Some things to discuss before doing a production release:

Use typing.Self?

Like Django itself, django-model-utils uses a lot of mix-ins. Currently, I have annotated mix-in methods that return an instance of the concrete class using the mix-in to return the matching concrete class from django-model-utils. For example:

class InheritanceQuerySetMixin(Generic[ModelT]):

    def select_subclasses(self, *subclasses: str | type[models.Model]) -> InheritanceQuerySet[ModelT]:
        ...

class InheritanceQuerySet(InheritanceQuerySetMixin[ModelT], QuerySet[ModelT]):
    ...

However, it is also possible for user code to combine InheritanceQuerySetMixin with their own class and that is in fact the entire reason for having mix-ins in the first place. In that case, the returned instance will be of the user class and the annotation doesn't reflect that.

This can be solved using typing.Self and that is also how django-stubs handles situations like this. However, typing.Self was only introduced in Python 3.11, so until 3.10 support is dropped we'd have to import Self from typing-extensions instead, adding a dependency.

As django-stubs relies on typing-extensions already, this dependency must be installed for type checking anyway, but my question to the django-model-utils maintainers is whether it would be acceptable to have it as a runtime dependency. If not, it is possible to work around it by importing it only when typing.TYPE_CHECKING is True, but that will add some noise to the code.
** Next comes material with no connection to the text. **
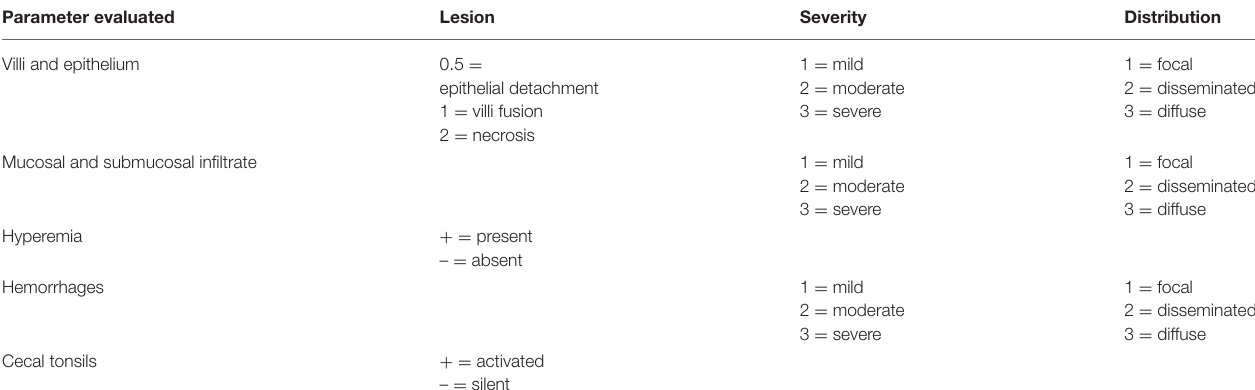
TABLE 2 | Histopathological scoring system used for the evaluation of intestinal tissues in broilers. Each parameter was evaluated for all chickens in ileum, cecum, and colon. Parameter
How to communicate the required version of django-stubs?

I filed a handful of PRs on django-stubs to add or fix support for things that django-model-utils uses. These have been included in the 5.0 release of django-stubs.

While some of these changes are needed only internally (for example, by the unit tests), others might be required for the public interface to be accepted by mypy. So in practice, I think we can only rely on django-model-utils type checking to work with a recent enough version of django-stubs. How do we communicate this to the end users?

One option would be to include it in the documentation, but this is manual work, which means it's easy to forget to update it, both when making changes to django-model-utils and at the end user's side when they upgrade django-model-utils.

What I think would be the proper solution would be to add a dependency extra for type checking that depends on the minimum version of django-stubs that we know works correctly.

Convert unit tests to pytest style?

Currently the unit tests use the unittest class-based approach to organizing test code. In particular the tests/test_fields/test_field_tracker.py test module uses a complex inheritance structure. While I got that module to be accepted by mypy, the result isn't pretty and liberally uses # type: ignore overrides. Besides making the tests harder to read, this undermines the purpose of having annotated unit tests, which is to have code that verifies whether the annotations in the public interfaces (the code under test) make sense.

I think that using pytest's native style, with test functions rather than methods, parameter decorators rather than overriding fields, and fixtures to control the setup and teardown might help to clean this up. However, that means converting a lot of test code, the maintainers having to become familiar with a new style and probably adding pytest-django as a test dependency because some of Django's test helpers only work with unittest.TestCase out of the box. So that's not something that I should be deciding on my own.